A book review by Steven Wu
http://www.scwu.com/bookreviews/
May 05, 2005

Rating: 10 (of 10)

I'm partial to a good old sentimental weepy, and Audrey Niffenegger's The Time Traveler's Wife is a perfect specimen of that genre. Like the protagonist of Kurt Vonnegut's much more meaningful Slaughterhouse Five, one of the main characters here, Henry, is unstuck in time. Since he was five years old, Henry has randomly time traveled to various points in his past or future, arriving naked, cold, and confused (and ultimately reverting to his "main" life). Fortunately--as the title indicates--the time traveling Henry quickly finds a soulmate, Clare, who he first meets when he's middle aged and she's only six. (Which is kind of gross.) They fall in love, though on very different schedules, and the rest of the book concerns how their relationship copes with Henry's peculiar affliction.
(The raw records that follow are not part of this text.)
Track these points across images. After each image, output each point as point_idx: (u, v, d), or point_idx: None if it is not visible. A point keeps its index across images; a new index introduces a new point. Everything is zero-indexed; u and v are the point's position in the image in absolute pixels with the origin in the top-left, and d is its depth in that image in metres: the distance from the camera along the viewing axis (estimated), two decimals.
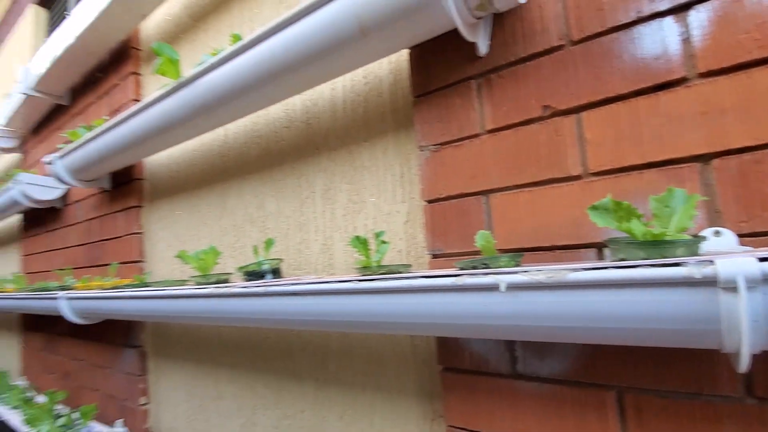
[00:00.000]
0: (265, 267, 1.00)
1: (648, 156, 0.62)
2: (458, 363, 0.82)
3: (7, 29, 3.39)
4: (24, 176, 2.02)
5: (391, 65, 1.03)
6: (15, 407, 2.07)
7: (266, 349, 1.24)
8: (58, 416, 1.75)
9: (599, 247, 0.67)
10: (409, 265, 0.82)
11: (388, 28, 0.77)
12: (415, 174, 0.97)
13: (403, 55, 0.98)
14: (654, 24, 0.61)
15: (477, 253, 0.78)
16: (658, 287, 0.44)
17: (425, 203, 0.88)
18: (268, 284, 0.88)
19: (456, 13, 0.69)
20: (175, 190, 1.60)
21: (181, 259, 1.14)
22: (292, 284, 0.83)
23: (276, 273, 1.02)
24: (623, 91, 0.64)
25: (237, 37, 1.06)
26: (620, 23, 0.65)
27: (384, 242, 0.79)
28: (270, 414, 1.22)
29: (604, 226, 0.53)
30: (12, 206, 2.23)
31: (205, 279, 1.13)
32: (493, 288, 0.57)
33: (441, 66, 0.87)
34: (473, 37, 0.77)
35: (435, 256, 0.86)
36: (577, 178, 0.70)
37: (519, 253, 0.69)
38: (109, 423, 1.75)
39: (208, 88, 1.06)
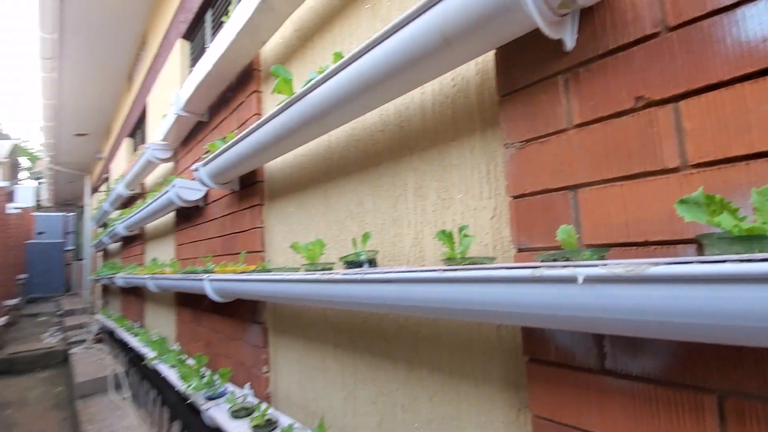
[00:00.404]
0: (363, 257, 1.13)
1: (756, 145, 0.58)
2: (544, 355, 0.83)
3: (162, 61, 4.17)
4: (178, 181, 2.50)
5: (478, 66, 1.07)
6: (172, 366, 2.58)
7: (364, 332, 1.38)
8: (203, 376, 2.15)
9: (700, 243, 0.64)
10: (493, 258, 0.86)
11: (470, 37, 0.82)
12: (502, 171, 0.99)
13: (490, 56, 1.02)
14: (760, 4, 0.56)
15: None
16: (744, 283, 0.43)
17: (511, 199, 0.91)
18: (365, 272, 1.00)
19: (537, 16, 0.71)
20: (288, 191, 1.84)
21: (294, 249, 1.33)
22: (385, 272, 0.93)
23: (372, 263, 1.14)
24: (727, 77, 0.60)
25: (338, 56, 1.20)
26: (722, 5, 0.60)
27: (467, 236, 0.85)
28: (368, 389, 1.35)
29: (692, 221, 0.51)
30: (169, 205, 2.76)
31: (313, 267, 1.30)
32: (570, 280, 0.59)
33: (527, 64, 0.89)
34: (558, 35, 0.77)
35: (520, 250, 0.89)
36: (675, 170, 0.67)
37: (604, 248, 0.68)
38: (240, 385, 2.10)
39: (315, 101, 1.22)
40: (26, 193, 14.75)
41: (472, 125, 1.07)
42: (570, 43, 0.79)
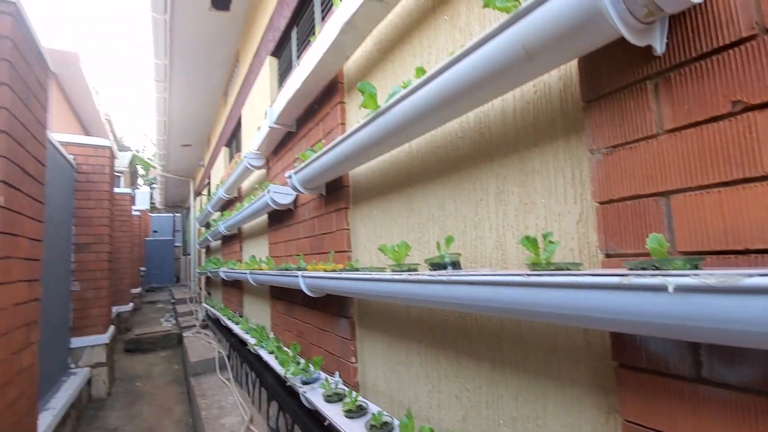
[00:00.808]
0: (447, 260, 1.20)
1: None
2: (635, 361, 0.84)
3: (253, 77, 4.61)
4: (272, 187, 2.79)
5: (561, 72, 1.08)
6: (270, 352, 2.89)
7: (447, 329, 1.45)
8: (298, 362, 2.39)
9: None
10: (579, 264, 0.88)
11: (552, 50, 0.85)
12: (587, 176, 1.00)
13: (573, 61, 1.02)
14: None
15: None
16: None
17: (597, 204, 0.92)
18: (451, 274, 1.08)
19: (622, 26, 0.73)
20: (372, 195, 1.97)
21: (381, 251, 1.44)
22: (470, 275, 1.00)
23: (455, 265, 1.21)
24: None
25: (420, 71, 1.29)
26: None
27: (552, 242, 0.88)
28: (452, 385, 1.43)
29: None
30: (265, 208, 3.09)
31: (399, 267, 1.41)
32: (660, 289, 0.61)
33: (613, 69, 0.89)
34: (646, 41, 0.77)
35: (608, 256, 0.90)
36: None
37: (698, 257, 0.68)
38: (330, 372, 2.30)
39: (399, 115, 1.32)
40: (143, 197, 17.16)
41: (554, 131, 1.09)
42: (660, 47, 0.79)
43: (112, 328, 5.09)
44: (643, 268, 0.68)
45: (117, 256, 7.56)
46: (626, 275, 0.67)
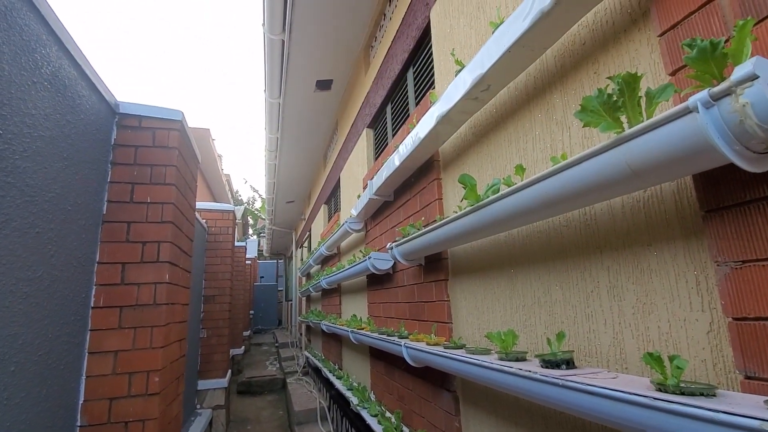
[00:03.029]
0: (560, 357, 1.20)
1: None
2: None
3: (350, 145, 5.08)
4: (374, 254, 3.00)
5: None
6: (374, 416, 2.97)
7: (561, 422, 1.40)
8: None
9: None
10: (714, 387, 0.83)
11: (660, 171, 0.87)
12: (715, 284, 0.96)
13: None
14: None
15: None
16: None
17: (730, 320, 0.87)
18: (565, 376, 1.08)
19: (737, 159, 0.73)
20: (471, 270, 2.03)
21: (489, 339, 1.48)
22: (587, 384, 0.99)
23: (569, 364, 1.20)
24: None
25: (520, 168, 1.37)
26: None
27: (679, 368, 0.85)
28: None
29: None
30: (365, 271, 3.30)
31: (507, 356, 1.42)
32: None
33: (734, 184, 0.87)
34: (766, 168, 0.76)
35: (748, 378, 0.84)
36: None
37: None
38: None
39: (500, 209, 1.39)
40: (252, 246, 19.19)
41: (671, 232, 1.06)
42: None
43: (229, 372, 5.66)
44: None
45: (234, 304, 8.48)
46: (765, 421, 0.63)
Niffenegger is a superb writer. The Time Traveler's Wife doesn't break any new ground on literary style, but it is silkily written and addictively readable. I really can't emphasize how weirdly arresting Niffenegger's writing is: It is one of the very few books I have ever just casually picked up in a bookstore--an airport bookstore, at that--and felt compelled to buy after skimming a few pages.

The book is also ingeniously plotted. The story alternates between Henry's and Clare's viewpoints, but it adheres to no one timeline. Sometimes, it follows Henry through a jump; sometimes, it leaps to a totally unrelated jump; and sometimes it stays behind with Clare, the long-suffering wife. Things get even more confusing because Henry sometimes meets multiple versions of himself, so the same event could be told at several different points, but somehow Niffenegger keeps it all together.

Somehow, all this fractured narrative coalesces into a fascinating plot. It helps that Niffenegger is a master at building up a sense of dread. For all the joy that is noisily celebrated in this novel, a pall quickly settles, primarily around a friend named Gomez and Henry's disturbing foreknowledge. As a result, the book never feels too treacly. Henry's and Clare's relationship is just about perfect, but they live in a troubled world, and Niffenegger doesn't let us forget that.

Oh sure, The Time Traveler's Wife has got its share of problems: Henry's time traveling isn't treated with any real rigor, and the relationship between Henry and Clare can sometimes be a little too cute (I mentally barfed when Clare revealed that they had so much fantastic sex that it was starting to hurt--please). And is the story just a wee bit melodramatic? Perhaps I should quote from the very first two page:

Long ago, men went to sea, and women waited for them, standing on the edge of the water, scanning the horizon for the tiny ship. Now I wait for Henry. He vanishes unwillingly, without warning. I wait for him. Each moment that I wait feels like a year, an eternity. Each moment is as slow and transparent as glass. Through each moment I can see infinite moments lined up, waiting. Why has he gone where I cannot follow?

Why, Henry, why?!!! *sob* So yes, it's melodramatic, and sappy, and emotionally manipulative. But who cares, because it works. If I were a man given to crying (which I am not), I would be bawling all over this book--and especially at its purplest passages, like the one quoted above. The Time Traveler's Wife isn't deep. But it made me happy, it made me sad, it made me care. And that's all that I need.